We have built a high resolution RH map of bovine chromosomes 19 and 29 consisting of 555 and 253 SNP markers, respectively. Maps of both the chromosomes, when compared with the bovine genome sequence assembly, show that there is significant internal rearrangement of the markers involving displacement, inversion and flips within the scaffolds and some scaffolds were found to be misplaced by the third draft (bovine build 3.1) of the bovine genome assembly. The RH maps reported here with an average resolution of 1 locus/139 kb and 1 locus/208 kb on BTA19 and BTA29 respectively, are useful for ordering SNP markers which can be used in future gene discovery investigations. Furthermore, they aid in the identification and rectification of potential errors in the current bovine genome sequence assembly.

Methods

Marker selection and genotyping of the RH panel

Sequence information for 1001 and 535 SNPs for BTA19 and BTA29, respectively, were obtained from public databases [29, 30]. Out of 1001 SNPs, 68 SNPs were identified from the clones of CHORI-240 library spanning QTL regions for backfat reported previously [16, 31]. Oligonucleotides respective to the markers were designed at the Bovine Genomics Laboratory at the University of Alberta and the oligo pooled assays (OPA) were synthesized and assembled by Illumina Inc. (San Diego, CA).

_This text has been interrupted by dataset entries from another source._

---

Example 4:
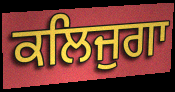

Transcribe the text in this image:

ਕਲਿਜੁਗਾ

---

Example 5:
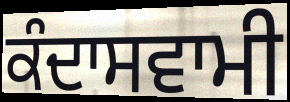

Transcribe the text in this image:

ਕੰਦਾਸਵਾਮੀ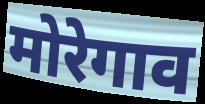
मोरेगाव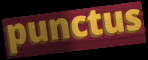
punctusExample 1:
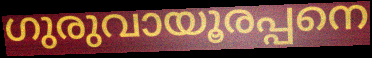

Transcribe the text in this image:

The markers were genotyped on the 12,000 rad RH panel using the Illumina BeadStation 500G genotyping system [26]. Illumina GenCall Software was used to manually score the presence or absence of markers in 180 radiation hybrids as described previously [27].

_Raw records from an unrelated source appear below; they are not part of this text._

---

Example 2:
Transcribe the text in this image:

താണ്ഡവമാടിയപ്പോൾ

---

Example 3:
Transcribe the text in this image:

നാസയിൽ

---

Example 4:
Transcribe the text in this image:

Statistical analysis of RH results

The RH maps of the chromosomes were constructed using the CarthaGène software [1719]. Pairs of markers with compatible retention patterns (double markers) were identified and each pair was merged into one marker to simplify the search for an optimal map. Initially, the loglikelihood under the haploid equal retention model was used to find the best marker order as advocated in [32]. The bovine reference order files, which give the order of SNP markers in the bovine genome sequence assembly, were merged for the respective chromosomes using the dsmergor command. The traditional maximum multipoint likelihood criterion was replaced by the comparative mapping criterion using dsbplambda command, lambda set to 1. Then, the RH maps were built using the Lin-kernighan heuristic based commands: lkh, lkhn, lkhl, lkhd, lkhocb and lkhocbn. These commands are based on the 2-point based simplified model proposed in [33] or on LOD, distance and obligate chromosome breaks respectively. Parameters "1 0" were used to evaluate all maps encountered using the full probabilistic model. The best loglikelihood map found was then used as the starting point for the greedy command, which tries to improve maps using a taboo search algorithm. The map was further tested using a flips algorithm, which checks all possible permutations in a sliding window of fixed size (size 7 was used), and a polish algorithm, which checks the reliability of map by successfully removing one marker from the initial map and trying to insert in all possible intervals. Final maps distances were evaluated using the diploid equal retention model with an EM tolerance set to 10-5 (using cgtolerance).

Map comparison

Genomic sequence coordinates for SNPs were obtained by performing BLAST [34] comparisons between SNP flanking sequences and the bovine build 3.1 sequences, using an expectation value threshold of 1e-50. Most SNPs could be unambiguously placed on the genomic assembly using this method. Coordinates of the putative orthologous SNP regions in humans were obtained by performing BLAST searches against the latest human genome assembly (reference assembly build 36 version 2). Whenever possible, the SNP flanking sequence used in the human comparison was extended (up to 20,000 bp) using the bovine genome assembly, since the existing 500 bp flanking sequence did not produce a significant BLAST hit in most cases. An expectation value threshold of 0.00001 was used for comparison with the bovine and human genome sequence, and homologous synteny blocks (HSBs) were identified according to the criteria defined elsewhere [35]. The maps were drawn using the CarthaGène software [1719].